SDS-2.2, Scalable Data Science

This is used in a non-profit educational setting with kind permission of Adam Breindel. This is not licensed by Adam for use in a for-profit setting. Please contact Adam directly at [email protected] to request or report such use cases or abuses. A few minor modifications and additional mathematical statistical pointers have been added by Raazesh Sainudiin when teaching PhD students in Uppsala University.

CIFAR 10

Details at: https://www.cs.toronto.edu/~kriz/cifar.html

Summary (taken from that page):

The CIFAR-10 and CIFAR-100 are labeled subsets of the 80 million tiny images dataset. They were collected by Alex Krizhevsky, Vinod Nair, and Geoffrey Hinton. The CIFAR-10 dataset consists of 60000 32x32 colour images in 10 classes, with 6000 images per class. There are 50000 training images and 10000 test images.

The dataset is divided into five training batches and one test batch, each with 10000 images. The test batch contains exactly 1000 randomly-selected images from each class. The training batches contain the remaining images in random order, but some training batches may contain more images from one class than another. Between them, the training batches contain exactly 5000 images from each class.
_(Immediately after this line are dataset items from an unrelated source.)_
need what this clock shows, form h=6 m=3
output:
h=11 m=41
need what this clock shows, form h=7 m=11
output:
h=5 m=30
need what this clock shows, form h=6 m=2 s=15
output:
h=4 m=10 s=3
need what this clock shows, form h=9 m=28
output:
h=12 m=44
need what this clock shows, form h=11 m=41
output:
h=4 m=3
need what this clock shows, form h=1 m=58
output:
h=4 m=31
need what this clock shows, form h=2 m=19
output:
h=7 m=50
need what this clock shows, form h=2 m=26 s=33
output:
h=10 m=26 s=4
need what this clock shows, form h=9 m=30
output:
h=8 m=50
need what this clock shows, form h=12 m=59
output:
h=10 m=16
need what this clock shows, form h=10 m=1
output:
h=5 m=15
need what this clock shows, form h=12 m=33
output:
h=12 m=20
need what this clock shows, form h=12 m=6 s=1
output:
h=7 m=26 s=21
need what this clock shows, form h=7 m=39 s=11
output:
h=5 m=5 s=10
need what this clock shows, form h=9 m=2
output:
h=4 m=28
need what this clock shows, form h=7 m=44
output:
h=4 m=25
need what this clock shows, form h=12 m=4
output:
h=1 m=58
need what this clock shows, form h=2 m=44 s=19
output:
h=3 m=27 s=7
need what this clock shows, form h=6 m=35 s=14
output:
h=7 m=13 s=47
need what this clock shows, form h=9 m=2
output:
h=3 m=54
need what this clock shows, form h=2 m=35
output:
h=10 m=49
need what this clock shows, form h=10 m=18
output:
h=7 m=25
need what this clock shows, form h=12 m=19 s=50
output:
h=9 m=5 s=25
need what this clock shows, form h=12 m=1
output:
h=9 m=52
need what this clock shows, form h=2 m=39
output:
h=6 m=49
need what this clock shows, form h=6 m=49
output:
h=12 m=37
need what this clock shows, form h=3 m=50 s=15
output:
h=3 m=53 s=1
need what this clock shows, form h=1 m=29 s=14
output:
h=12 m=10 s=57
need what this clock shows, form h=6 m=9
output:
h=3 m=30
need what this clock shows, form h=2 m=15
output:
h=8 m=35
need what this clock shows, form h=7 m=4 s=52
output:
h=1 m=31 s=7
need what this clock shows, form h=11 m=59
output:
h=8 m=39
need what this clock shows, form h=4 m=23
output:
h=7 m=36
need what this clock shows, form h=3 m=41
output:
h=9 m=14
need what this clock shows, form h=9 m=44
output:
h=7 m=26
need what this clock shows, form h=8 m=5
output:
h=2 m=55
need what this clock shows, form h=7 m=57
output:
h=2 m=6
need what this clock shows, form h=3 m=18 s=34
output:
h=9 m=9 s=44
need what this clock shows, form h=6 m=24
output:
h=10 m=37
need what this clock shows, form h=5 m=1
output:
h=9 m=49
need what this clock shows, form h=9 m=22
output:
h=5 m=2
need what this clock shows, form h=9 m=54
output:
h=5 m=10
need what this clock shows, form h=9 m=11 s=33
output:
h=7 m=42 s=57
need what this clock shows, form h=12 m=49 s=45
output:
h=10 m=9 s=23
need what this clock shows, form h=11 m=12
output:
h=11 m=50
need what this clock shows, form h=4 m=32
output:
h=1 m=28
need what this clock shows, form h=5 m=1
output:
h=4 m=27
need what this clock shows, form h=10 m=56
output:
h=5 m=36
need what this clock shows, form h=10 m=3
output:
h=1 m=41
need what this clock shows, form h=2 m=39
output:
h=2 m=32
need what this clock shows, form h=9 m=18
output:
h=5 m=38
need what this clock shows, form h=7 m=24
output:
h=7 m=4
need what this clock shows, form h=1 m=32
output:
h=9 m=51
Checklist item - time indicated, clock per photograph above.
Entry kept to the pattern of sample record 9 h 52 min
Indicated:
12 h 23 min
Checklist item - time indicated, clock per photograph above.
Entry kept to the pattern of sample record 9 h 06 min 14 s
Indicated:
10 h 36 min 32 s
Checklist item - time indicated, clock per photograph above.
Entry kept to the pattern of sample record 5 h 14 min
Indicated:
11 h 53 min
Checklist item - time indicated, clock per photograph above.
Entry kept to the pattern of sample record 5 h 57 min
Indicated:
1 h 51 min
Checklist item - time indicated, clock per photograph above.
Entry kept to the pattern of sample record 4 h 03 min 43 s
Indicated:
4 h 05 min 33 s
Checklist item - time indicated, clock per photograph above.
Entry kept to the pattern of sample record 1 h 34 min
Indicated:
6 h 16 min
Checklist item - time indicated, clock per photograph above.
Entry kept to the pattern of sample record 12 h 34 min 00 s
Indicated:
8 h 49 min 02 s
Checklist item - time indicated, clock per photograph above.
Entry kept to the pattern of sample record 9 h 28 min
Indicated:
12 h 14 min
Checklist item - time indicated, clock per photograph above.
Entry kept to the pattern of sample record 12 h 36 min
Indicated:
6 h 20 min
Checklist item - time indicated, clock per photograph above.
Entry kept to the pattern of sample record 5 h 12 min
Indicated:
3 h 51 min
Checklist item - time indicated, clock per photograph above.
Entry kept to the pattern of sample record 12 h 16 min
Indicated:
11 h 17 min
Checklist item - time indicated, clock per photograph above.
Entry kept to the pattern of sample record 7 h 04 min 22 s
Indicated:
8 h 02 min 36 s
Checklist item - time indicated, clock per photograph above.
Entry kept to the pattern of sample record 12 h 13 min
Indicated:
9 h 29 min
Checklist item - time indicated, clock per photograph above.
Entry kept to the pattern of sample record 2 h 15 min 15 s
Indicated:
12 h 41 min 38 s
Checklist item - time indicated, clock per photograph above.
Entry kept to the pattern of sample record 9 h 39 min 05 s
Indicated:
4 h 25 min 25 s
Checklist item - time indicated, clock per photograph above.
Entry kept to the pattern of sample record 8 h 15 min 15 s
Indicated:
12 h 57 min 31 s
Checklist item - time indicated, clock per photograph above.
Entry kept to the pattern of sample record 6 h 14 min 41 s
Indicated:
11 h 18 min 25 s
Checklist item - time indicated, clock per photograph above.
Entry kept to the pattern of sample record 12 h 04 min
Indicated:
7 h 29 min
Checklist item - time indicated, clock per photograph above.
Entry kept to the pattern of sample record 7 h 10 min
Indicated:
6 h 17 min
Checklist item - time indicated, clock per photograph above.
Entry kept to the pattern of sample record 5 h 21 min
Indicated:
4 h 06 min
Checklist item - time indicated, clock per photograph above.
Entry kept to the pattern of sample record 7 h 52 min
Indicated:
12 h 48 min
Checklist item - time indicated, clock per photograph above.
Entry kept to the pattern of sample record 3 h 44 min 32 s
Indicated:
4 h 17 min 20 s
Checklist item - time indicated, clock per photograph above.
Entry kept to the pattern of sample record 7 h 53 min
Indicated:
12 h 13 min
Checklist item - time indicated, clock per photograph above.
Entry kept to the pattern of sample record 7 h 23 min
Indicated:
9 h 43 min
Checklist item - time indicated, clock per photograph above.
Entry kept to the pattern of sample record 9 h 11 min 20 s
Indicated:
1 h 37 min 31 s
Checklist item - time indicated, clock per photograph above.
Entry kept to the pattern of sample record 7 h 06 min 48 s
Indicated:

First, we'll mount the S3 bucket where I'm hosting the data:

# you may have to host the data yourself! - this should not work unless you can descramble
ACCESS="...SPORAA...KIAJZEH...PW46CWPUWUN...QPODO" # scrambled up
SECRET="...P7d7Sp7r1...Q9DuUvV...QAy1D+hjC...NxakJF+PXrAb...MXD1tZwBpGyN...1Ns5r5n1" # scrambled up
BUCKET = "cool-data"
MOUNT = "/mnt/cifar"

try:
  dbutils.fs.mount("s3a://"+ ACCESS + ":" + SECRET + "@" + BUCKET, MOUNT)
except:
  print("Error mounting ... possibly already mounted")

This is in DBFS, which is available (via FUSE) at /dbfs ...

So the CIFAR data can be listed through following regular Linux shell command:

ls -la /dbfs/mnt/cifar/batches
total 0
drwxr-xr-x 1 root root        0 Jan  1  1970 .
drwxr-xr-x 1 root root        0 Jan  1  1970 ..
-rw-r--r-- 1 root root      158 Jan  1  1970 batches.meta
-rw-r--r-- 1 root root 31035704 Jan  1  1970 data_batch_1
-rw-r--r-- 1 root root 31035320 Jan  1  1970 data_batch_2
-rw-r--r-- 1 root root 31035999 Jan  1  1970 data_batch_3
-rw-r--r-- 1 root root 31035696 Jan  1  1970 data_batch_4
-rw-r--r-- 1 root root 31035623 Jan  1  1970 data_batch_5
-rw-r--r-- 1 root root       88 Jan  1  1970 readme.html
-rw-r--r-- 1 root root 31035526 Jan  1  1970 test_batch

Recall the classes are: airplane, automobile, bird, cat, deer, dog, frog, horse, ship, truck

Here is the code to unpickle the batches.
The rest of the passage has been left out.